La vida, lejos de parecerse a una telenovela (¡qué cantidad
de guapos y guapas!), suele convertirse en un valle de lágrimas por la tontería
más insignificante… Que si te has olvidado de nuestro aniversario, que si dime
que ya te diré yo, que si tu madre es una pesada, que si tu dieta es menos
variada que la de una bacteria metanógena, que si no soportas a mi gato… A
pesar de ello todas estas razones entornan otras mucho más pesadas y
congruentes que se relacionan con el fuero interno de la existencia, un lugar
sumamente delicado en el que conviven los gozos y los llantos.

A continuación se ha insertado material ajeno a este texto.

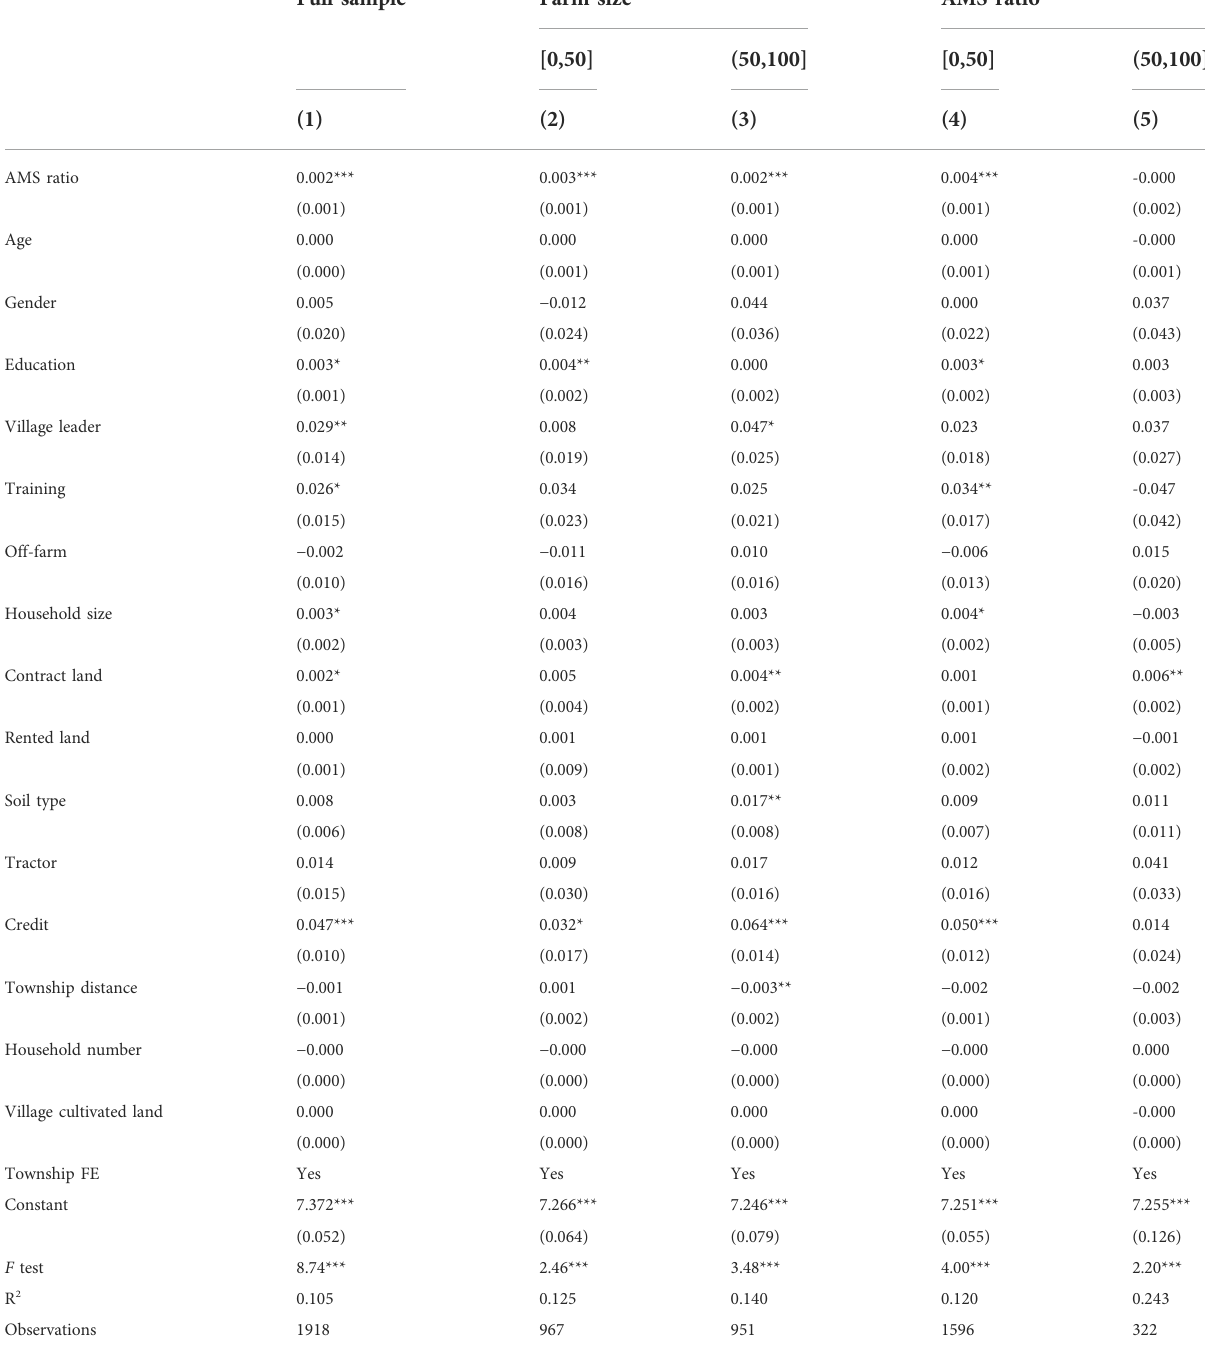
TABLE 2 OLS regression for the effect of AMS on cultivated land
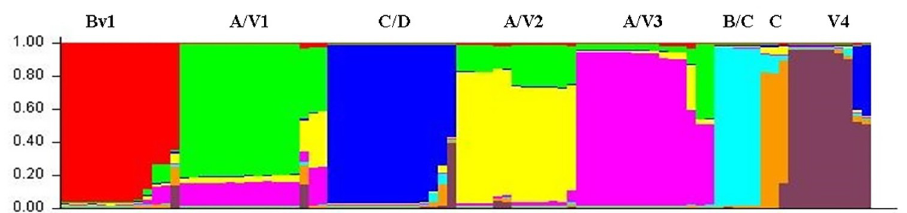
Fig 1. Bayesian cluster analysis of Amazon Peruvian samples. The predicted number of likely clusters ( K ) for samples collected in 2009–2010 (N = 88) was k = 8. Each color corresponds to a population classified by Structure v 2.3.4 and each individual isolate is represented by a vertical bar. The Y axis represents the estimated proportion of membership of an individual to each predicted population cluster.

En muchas ocasiones nos hemos visto envueltos en dramas de
alto voltaje que han sido desencadenados por una mota de polvo o el peso de una
pluma, dos pequeñeces lo suficientemente grandes para hacer saltar el gatillo
de la discusión, esa arma que como humanos nos delata.
Ante tanta visceralidad, lo mejor es mantener la calma,
inspirar con la profundidad de los viejos y pensar que esos roces se pueden
evitar siendo conscientes, por un lado, de nuestra propia idiosincrasia, y por
otro, de la de los demás, cosa que si, no llevamos a cabo, nos puede acarrear
más de un disgusto, que bien mirado sería como pelar cebollas a todas horas,
una sensación poco deseable, aunque bien mirado, podría ser el inicio de un
cuento como el que Laura Borrás y la editorial Narval nos traen este otoño, Un mar de cebollas, ese que habla de
princesas, ciudades, océanos y, cómo no, lágrimas.